In the face of the systematic inhumanity of his regime, Europe has turned a blind eye. Even worse, the EU has in recent months decided on a new development aid package to Eritrea, worth over €300m. The argument is that financial support will help stem the flow of asylum seekers pouring out of the country. But it is not likely to work like that. Rather, the aid will first feed the cynicism of a dictatorial system only too happy to feel vindicated in its twisted assertion that Eritreans are migrating for predominantly economic reasons, not political ones. Second, such a policy does nothing to relieve those who so desperately need urgent help. Europe is not only compromising its own values by turning a blind eye to tyranny, it is rewarding a regime with aid instead of thinking strategically.

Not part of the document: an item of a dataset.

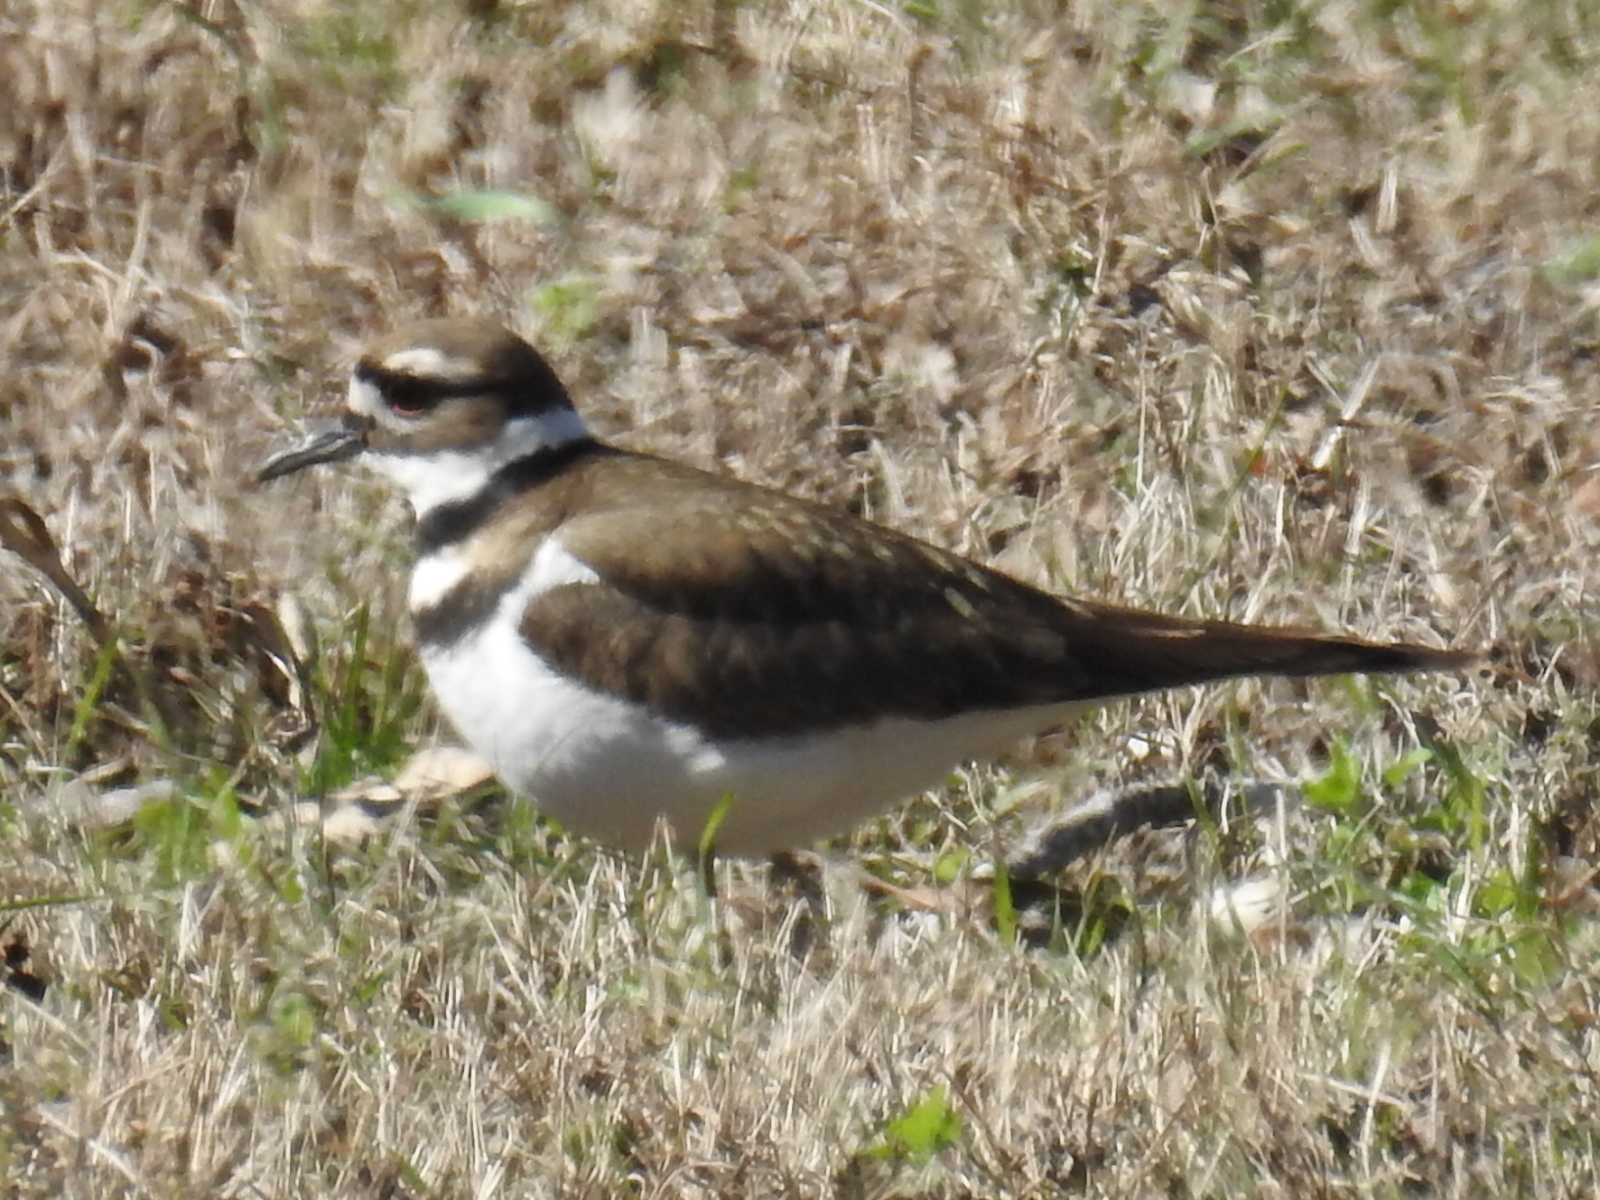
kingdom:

Any reading of the UN report should tear down this convenient myth. The EU must base its action not on wishful thinking but on the report’s core conclusion, which is that crimes against humanity may be being committed in Eritrea. This means that European governments, including the UK’s, that have tried to cast Eritreans as economic migrants, must seriously consider changing course. If Eritreans are fleeing persecution, Europe’s obligation is to be open to them, not to retreat behind false representations. If aid is to be delivered, it must come with strict obligations attached. There may be no easy solution to Eritrea’s domestic situation, but the very least one should expect from Europe is to recognise the facts: it is a totalitarian state whose refugees are not, or not only, in search of work but who are fleeing a very real terror.